Both Sex and the City films essentially operate as 21st century updates of the remarriage subgenre, as both films require some sort of separation and reconciliation between Big and Carrie. So rather than affirming the need for friendship amongst women, these films instead privilege the accepted and repeated endorsement of the marriage institution (especially as the second film closes with Carrie and Big reunited rather than a meeting of the four women). And instead of possessing the charming one-upsmanship of the couple in trouble at the center of the classic remarriage subgenre, the ultimate reconciliation happens between Big and Carrie through a superficial interplay of vacant material objects (the exchange of anniversary gifts and conflict over how many apartments to own that operate as the crux of the film’s flimsy narrative) that substitutes for emotional, human character interaction.

There’s been a great deal of hyperbole in recent years decrying the “death” of the romantic comedy, and while I hesitate to endorse such language, part of me can’t help but agree. For every The Awful Truth and Annie Hall there are dozens of formulaic, uninteresting, interchangeable entries into the genre.

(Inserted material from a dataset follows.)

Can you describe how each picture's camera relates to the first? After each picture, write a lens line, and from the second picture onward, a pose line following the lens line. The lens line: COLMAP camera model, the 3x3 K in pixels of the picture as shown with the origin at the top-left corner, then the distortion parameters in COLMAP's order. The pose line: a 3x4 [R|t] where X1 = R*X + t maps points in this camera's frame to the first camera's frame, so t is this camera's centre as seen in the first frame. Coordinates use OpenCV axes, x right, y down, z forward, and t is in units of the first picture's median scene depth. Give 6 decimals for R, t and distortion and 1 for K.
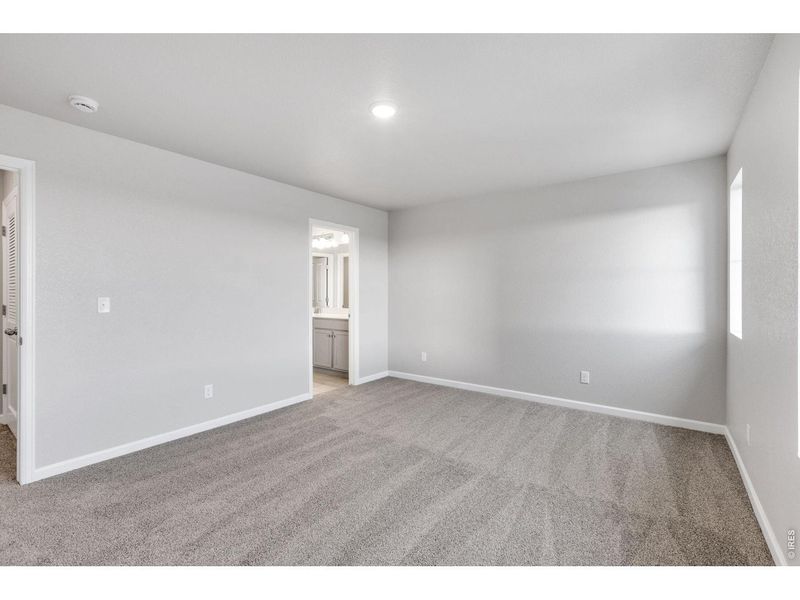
lens RADIAL K [[356.0, 0, 403.0], [0, 356.0, 293.0], [0, 0, 1]] dist [0.004166, 0.000684]
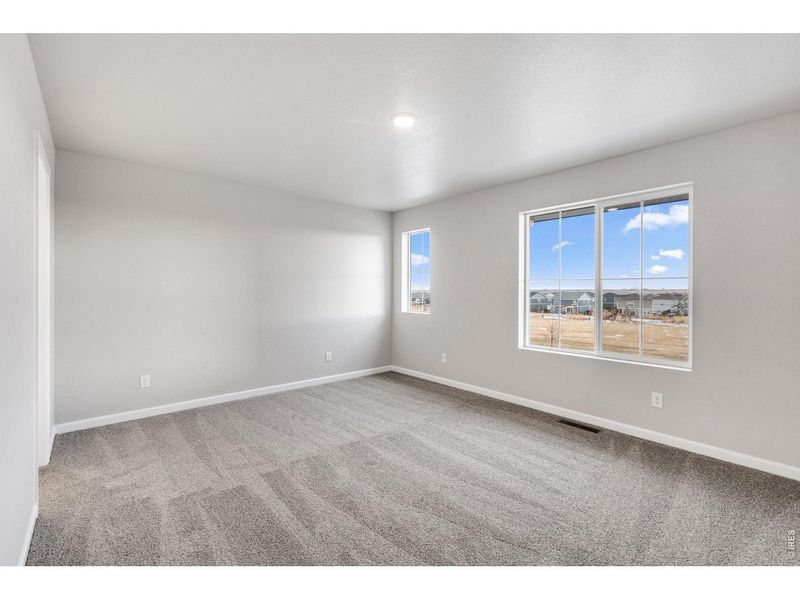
lens RADIAL K [[356.0, 0, 396.8], [0, 356.0, 294.0], [0, 0, 1]] dist [0.004166, 0.000684]
pose [[0.221203, -0.008189, 0.975194, -0.771904], [-0.004207, 0.999947, 0.009351, -0.001224], [-0.975219, -0.006171, 0.221156, 0.547020]]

But the Sex and the City films are significant in that, as a spinoff from the groundbreaking series, they come from a narrative of modern feminism, though by reducing themselves to these structures they weaken the necessary message that made the show so unique and take the romantic comedy genre several steps back.

The fact that each Sex and the City film, even in their bloated running times, still reduce themselves to the most clichéd of formulas may be a result of the limitations of the medium itself. Maybe its impossible to have a romantic comedy that respects the role of the independent female in contemporary society because of the constraints of the Hollywood movie storytelling structure, thus rendering it easy to fall back into the problematic gender roles of these worn formulas. Maybe this is why Sex and the City was so much more effective and unique as a television series. But regardless of the reason, you know the state of the romantic comedy film is in trouble when you have to look back to the era of the previous major financial crisis to find a trend of progress within the genre.